> _RECORDS FOR THIS EXERCISE_:
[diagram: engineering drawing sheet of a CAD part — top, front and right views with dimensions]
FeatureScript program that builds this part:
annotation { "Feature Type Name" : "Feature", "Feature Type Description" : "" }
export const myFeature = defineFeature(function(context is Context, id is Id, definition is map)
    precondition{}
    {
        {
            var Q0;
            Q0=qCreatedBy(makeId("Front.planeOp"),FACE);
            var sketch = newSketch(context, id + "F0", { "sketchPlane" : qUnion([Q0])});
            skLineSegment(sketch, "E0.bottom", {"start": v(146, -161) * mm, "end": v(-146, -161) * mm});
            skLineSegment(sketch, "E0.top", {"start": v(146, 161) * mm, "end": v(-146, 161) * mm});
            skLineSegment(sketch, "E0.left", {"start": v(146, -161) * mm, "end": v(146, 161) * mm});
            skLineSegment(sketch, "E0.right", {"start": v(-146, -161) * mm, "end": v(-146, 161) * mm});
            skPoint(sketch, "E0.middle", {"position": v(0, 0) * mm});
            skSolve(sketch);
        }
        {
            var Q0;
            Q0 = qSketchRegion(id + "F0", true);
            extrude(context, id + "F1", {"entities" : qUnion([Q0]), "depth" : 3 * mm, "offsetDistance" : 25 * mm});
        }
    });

> _SHORT TASK_: Rewrite the stretch from the start of the rows through the line containing "Q0 = qSketchRegion(id" as a numbered list, leaving out any blank lines.

> _ANSWER FOR THE TASK_:
1. [diagram: engineering drawing sheet of a CAD part — top, front and right views with dimensions]
2. FeatureScript program that builds this part:
3. annotation { "Feature Type Name" : "Feature", "Feature Type Description" : "" }
4. export const myFeature = defineFeature(function(context is Context, id is Id, definition is map)
5.     precondition{}
6.     {
7.         {
8.             var Q0;
9.             Q0=qCreatedBy(makeId("Front.planeOp"),FACE);
10.             var sketch = newSketch(context, id + "F0", { "sketchPlane" : qUnion([Q0])});
11.             skLineSegment(sketch, "E0.bottom", {"start": v(146, -161) * mm, "end": v(-146, -161) * mm});
12.             skLineSegment(sketch, "E0.top", {"start": v(146, 161) * mm, "end": v(-146, 161) * mm});
13.             skLineSegment(sketch, "E0.left", {"start": v(146, -161) * mm, "end": v(146, 161) * mm});
14.             skLineSegment(sketch, "E0.right", {"start": v(-146, -161) * mm, "end": v(-146, 161) * mm});
15.             skPoint(sketch, "E0.middle", {"position": v(0, 0) * mm});
16.             skSolve(sketch);
17.         }
18.         {
19.             var Q0;
20.             Q0 = qSketchRegion(id + "F0", true);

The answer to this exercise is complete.